__Task requirements__.
The entries below should be quoted exactly, with no pictures carried over.

------------------------

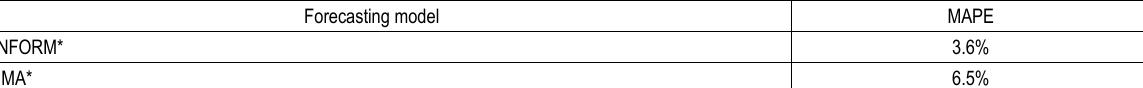
Fig. 5. Day-ahead price forecasting results for the studied period Table 3. Price forecasting m odel’s performance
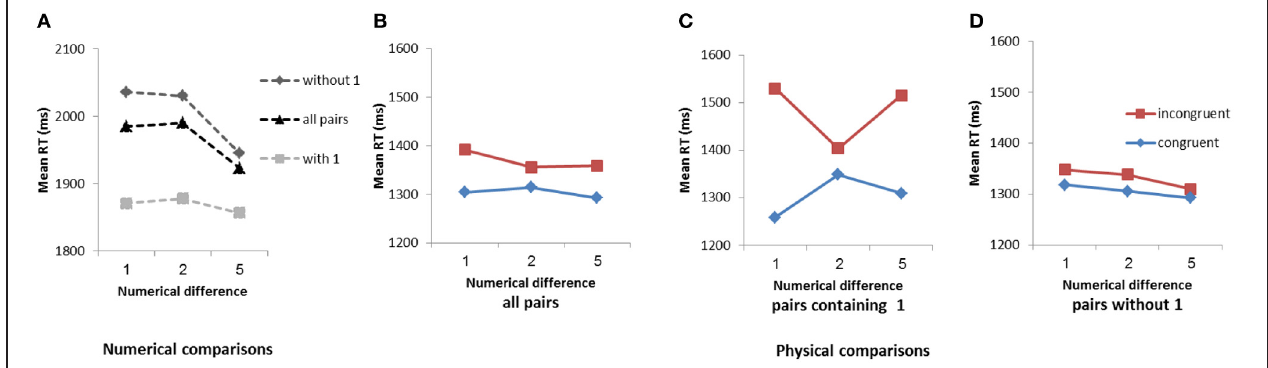
FIGURE 1 | Mean RTs in the numerical comparison task as a function of pair type and numerical difference (A). Mean RTs in the physical comparison task as a function of congruency and numerical difference for all pair types (B) , for pairs that contain 1 (C) , and for pairs without 1 (D)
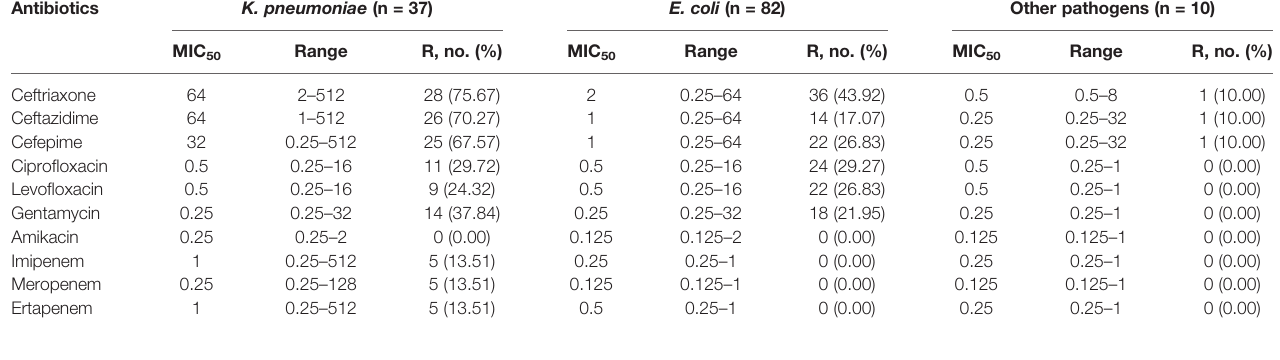
TABLE 2 | Antimicrobial susceptibility of Gram-negative bacteria isolates from neonate. Antibiotics K. pneumoniae (n =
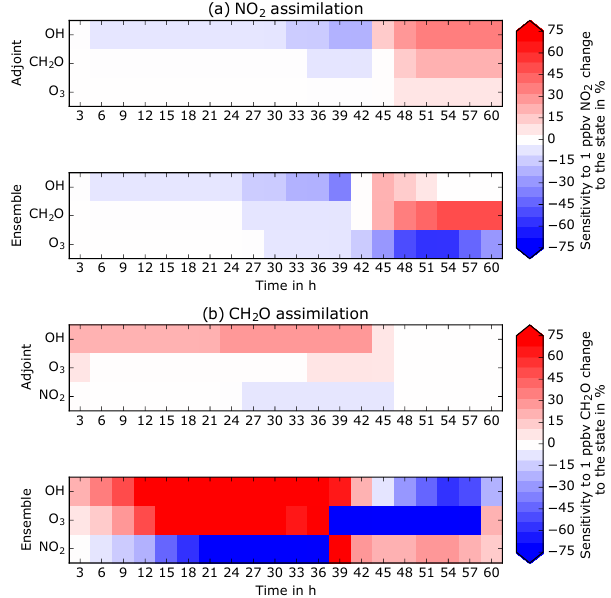
Figure 7. Temporal evolution of the sensitivities of the unobserved state species to changes from the observed one at the end of each 3h assimilation for NO 2 assimilation (a) and CH 2 O assimilation (b)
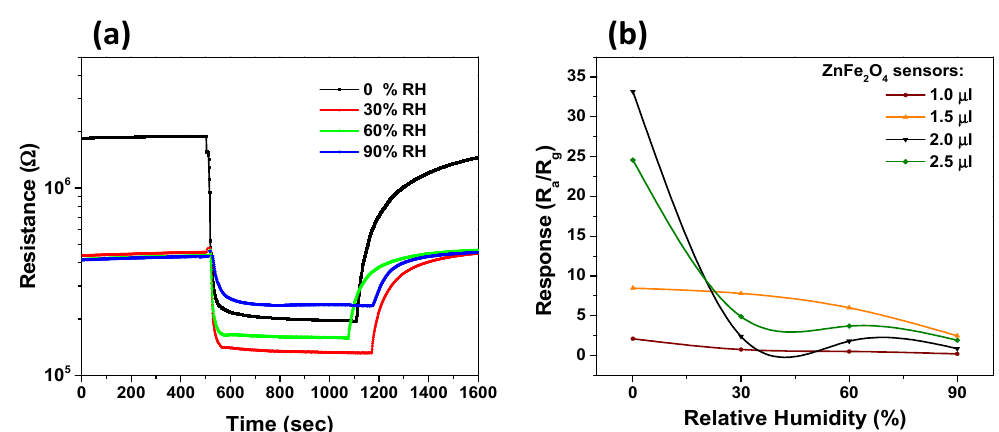
Figure 9. ( a ) Transient resistance curves of the active ZnFe 2 O 4 NP sensing layer produced at 2.0 µL towards 40 ppm propanol at an operating temperature of 120 °C. ( b ) Response against RH of the active ZnFe 2 O 4 NP sensing layer produced at different deposition volumes of 1.0, 1.5, 2.0, 2.5 µL.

------------------------

__Reply to the exercise__.
Fig. 5. Day-ahead price forecasting results for the studied period Table 3. Price forecasting m odel’s performance
FIGURE 1 | Mean RTs in the numerical comparison task as a function of pair type and numerical difference (A). Mean RTs in the physical comparison task as a function of congruency and numerical difference for all pair types (B) , for pairs that contain 1 (C) , and for pairs without 1 (D)
TABLE 2 | Antimicrobial susceptibility of Gram-negative bacteria isolates from neonate. Antibiotics K. pneumoniae (n =
Figure 7. Temporal evolution of the sensitivities of the unobserved state species to changes from the observed one at the end of each 3h assimilation for NO 2 assimilation (a) and CH 2 O assimilation (b)
Figure 9. ( a ) Transient resistance curves of the active ZnFe 2 O 4 NP sensing layer produced at 2.0 µL towards 40 ppm propanol at an operating temperature of 120 °C. ( b ) Response against RH of the active ZnFe 2 O 4 NP sensing layer produced at different deposition volumes of 1.0, 1.5, 2.0, 2.5 µL.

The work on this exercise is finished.